Given task: Write out every line of the listing below word for word, leaving out the picture.

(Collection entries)
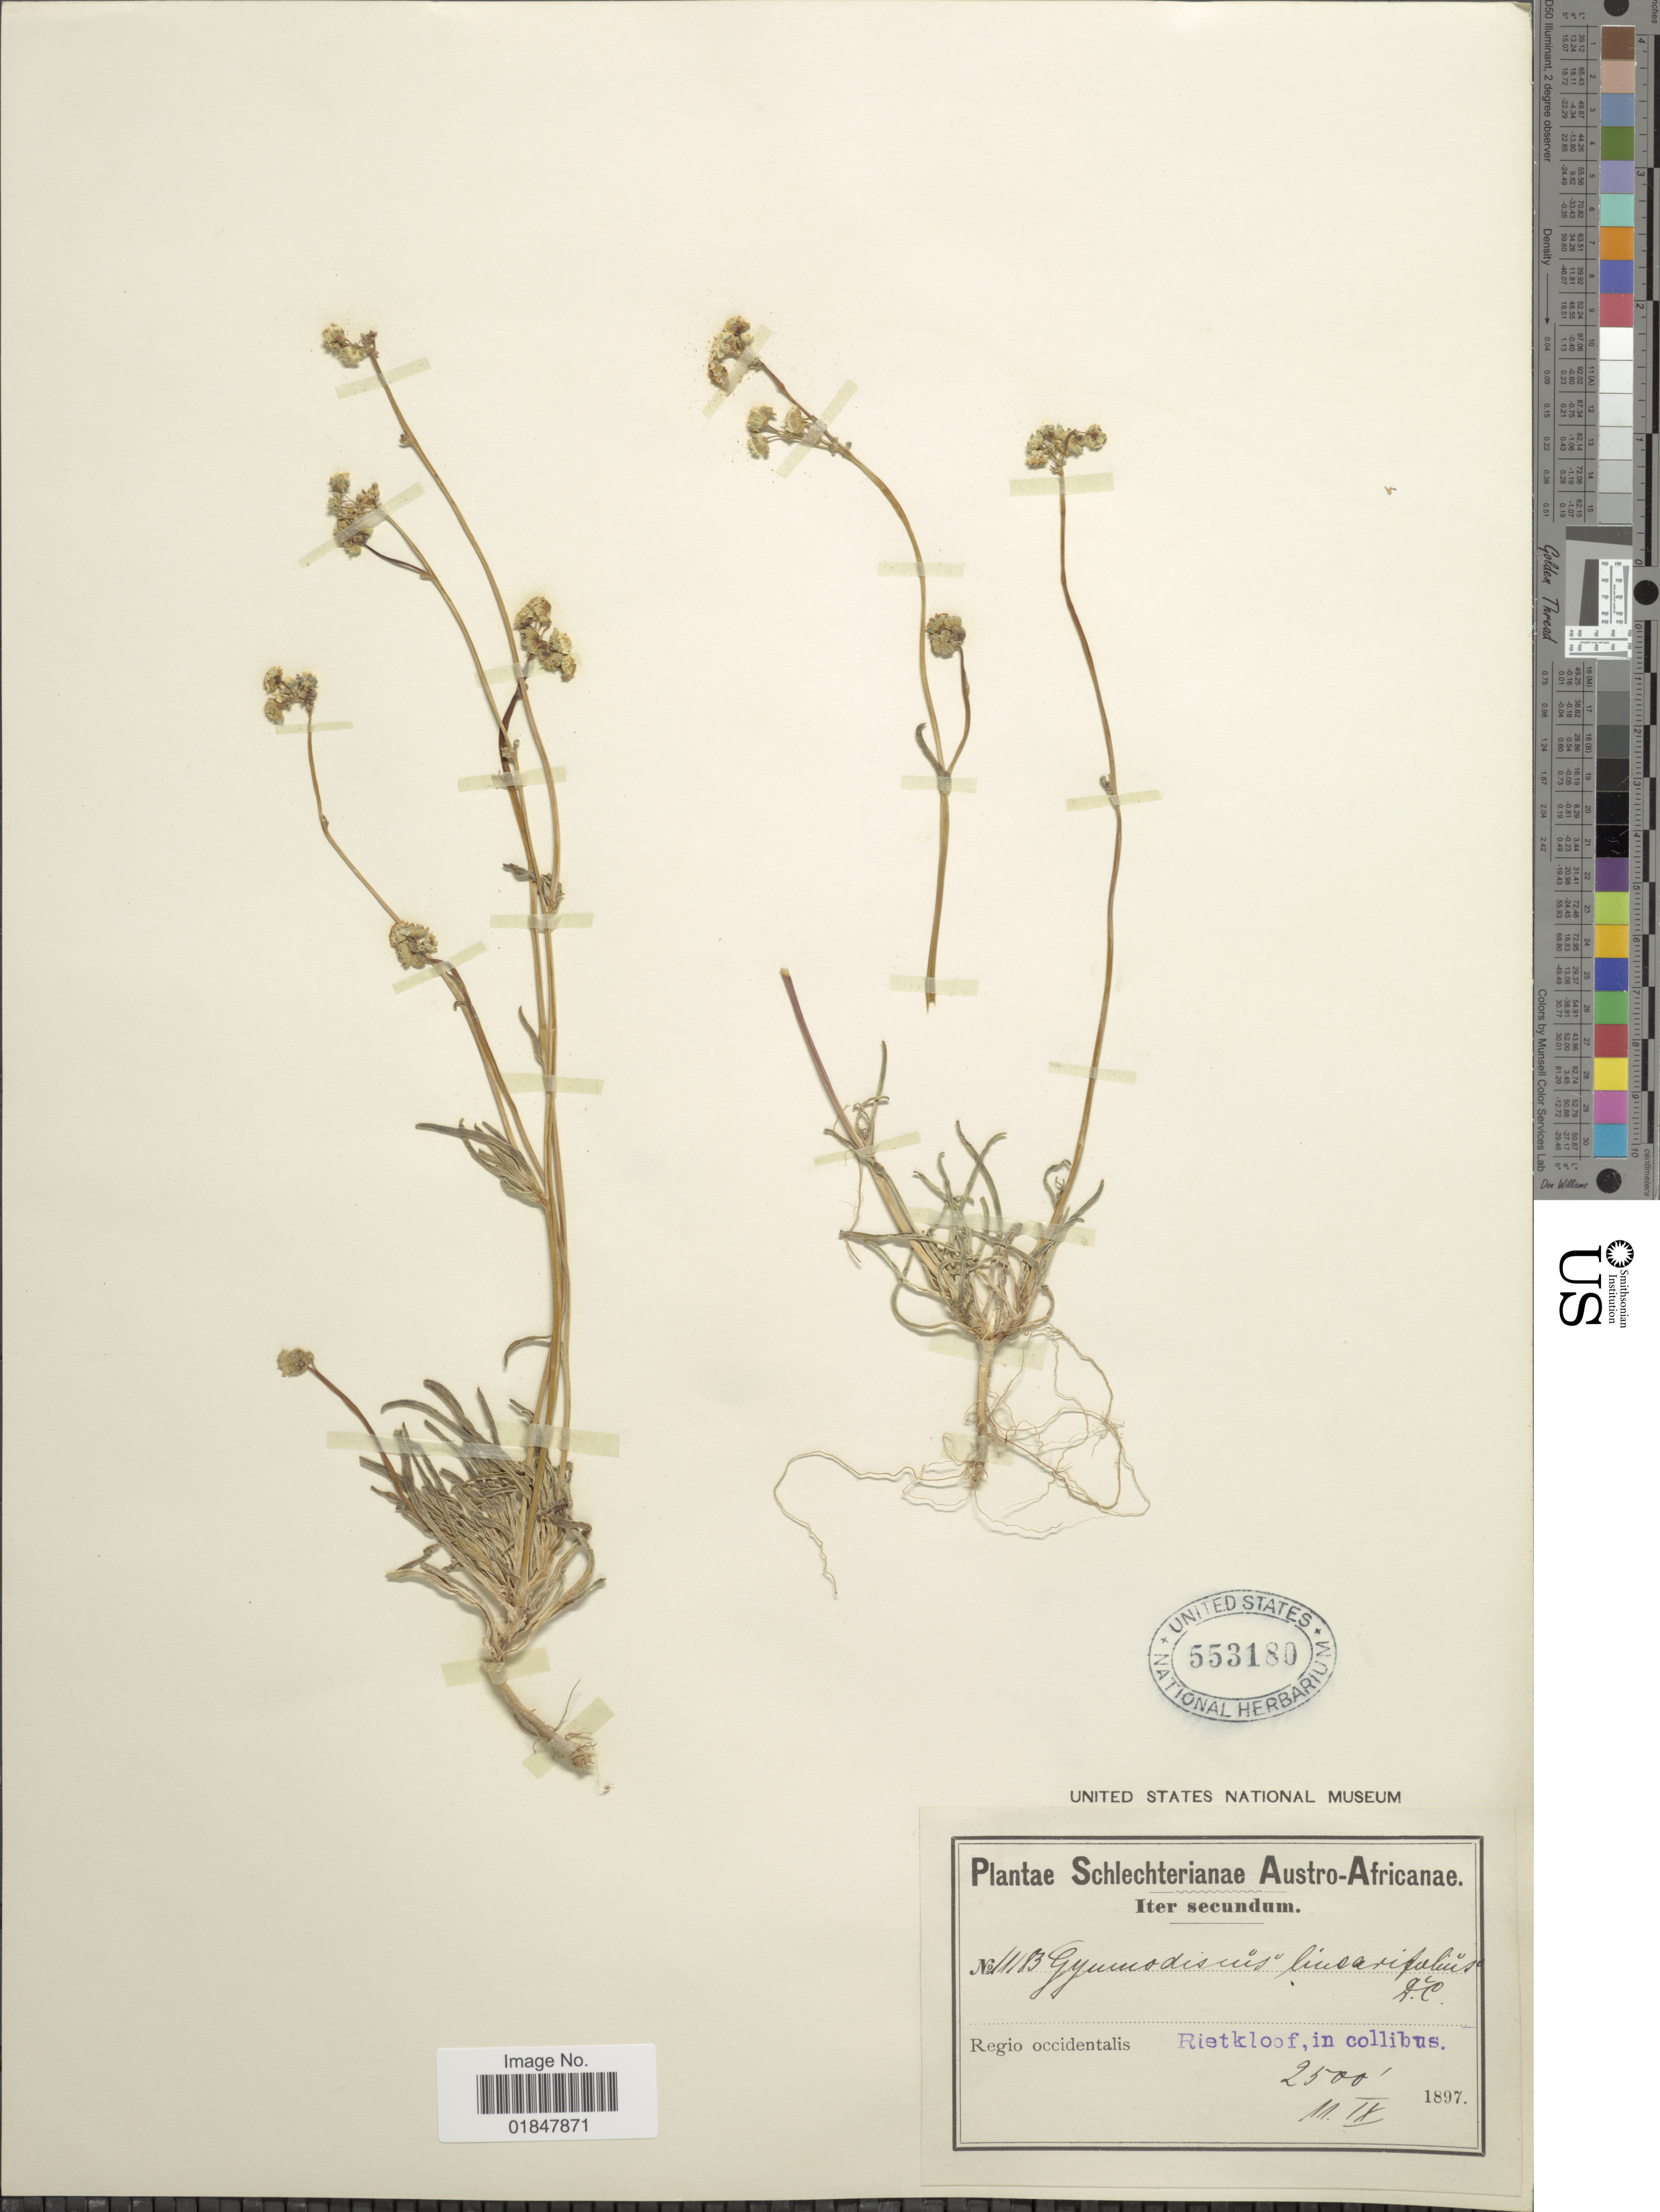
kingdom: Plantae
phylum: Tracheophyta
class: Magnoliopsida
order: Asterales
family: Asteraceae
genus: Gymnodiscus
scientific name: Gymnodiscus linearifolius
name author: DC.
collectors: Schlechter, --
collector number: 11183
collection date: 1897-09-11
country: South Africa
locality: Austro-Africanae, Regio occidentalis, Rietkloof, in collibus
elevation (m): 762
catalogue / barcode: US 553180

Written answer:
kingdom: Plantae
phylum: Tracheophyta
class: Magnoliopsida
order: Asterales
family: Asteraceae
genus: Gymnodiscus
scientific name: Gymnodiscus linearifolius
name author: DC.
collectors: Schlechter, --
collector number: 11183
collection date: 1897-09-11
country: South Africa
locality: Austro-Africanae, Regio occidentalis, Rietkloof, in collibus
elevation (m): 762
catalogue / barcode: US 553180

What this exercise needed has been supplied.